The new garden, which will open in the spring at the Magpie Road base of the Norfolk & Norwich Association for the Blind, will be available for use for residents at the NNAB’s Thomas Tawell House residential care home and Hammond Court supported homes, as well as visitors to the NNAB who want to enjoy the smells, feel and sounds of the new garden.

The project has been made possible through the efforts of the NNAB’s fundraising team, as well as a generous £2,150 donation from the Mancroft Lodge, a £250 donation from the Grand Provincial Lodge, and a kind offer by Taverham Nursery Garden Centre to donate sensory plants for the new garden.

In addition, family members of residents of Thomas Tawell House have made donations including a garden bench and specialist plants.

The garden is being built by the NNAB’s own in-house maintenance team, headed by maintenance manager Gary Crisp.

NNAB chief executive Gina Dormer said: “We are very excited to be creating this sensory garden for the enjoyment of all visually-impaired people, both those who live on our Norwich site, and anyone who wants to come and enjoy being surrounded by a highly sensory environment.
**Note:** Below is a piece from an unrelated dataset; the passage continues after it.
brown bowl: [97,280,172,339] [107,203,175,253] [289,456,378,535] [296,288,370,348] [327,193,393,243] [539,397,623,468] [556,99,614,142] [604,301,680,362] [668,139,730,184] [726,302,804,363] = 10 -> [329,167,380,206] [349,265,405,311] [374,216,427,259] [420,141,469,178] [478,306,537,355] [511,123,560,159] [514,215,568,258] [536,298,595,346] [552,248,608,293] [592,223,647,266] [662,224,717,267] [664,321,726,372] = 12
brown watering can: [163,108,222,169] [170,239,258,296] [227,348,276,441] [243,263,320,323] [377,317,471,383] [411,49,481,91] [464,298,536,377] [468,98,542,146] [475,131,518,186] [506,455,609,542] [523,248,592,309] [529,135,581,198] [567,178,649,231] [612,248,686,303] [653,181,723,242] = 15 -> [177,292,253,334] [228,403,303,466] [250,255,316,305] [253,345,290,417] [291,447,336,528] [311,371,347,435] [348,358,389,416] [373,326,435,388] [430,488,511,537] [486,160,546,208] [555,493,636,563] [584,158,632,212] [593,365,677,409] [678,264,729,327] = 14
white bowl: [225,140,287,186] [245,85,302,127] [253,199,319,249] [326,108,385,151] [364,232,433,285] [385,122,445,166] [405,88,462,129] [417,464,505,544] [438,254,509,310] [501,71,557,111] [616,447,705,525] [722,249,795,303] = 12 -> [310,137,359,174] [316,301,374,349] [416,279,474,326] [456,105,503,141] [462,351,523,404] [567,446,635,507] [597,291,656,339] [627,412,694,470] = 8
“We are extremely grateful to Mancroft Lodge and to Taverham Nursery Garden Centre for their extremely generous help in bringing the sensory garden into existence, as well as to everybody else who has made contributions.

“We are very much looking forward to the transformation of a previously unused piece of land into something which will provide so much stimulation and enjoyment for visually-impaired people.”

The NNAB helps and supports over 4000 visually impaired people of Norfolk but it is estimated that there are a further 15,000 people who may need our support.

Over five thousand people annually visit its five equipment centres in Norwich, King’s Lynn, Great Yarmouth and Cromer to seek advice and learn about new aids available.

The charity runs the only purpose-built residential home for 36 blind and visually impaired residents in Norfolk, plus 20 supported flats to promote independent living.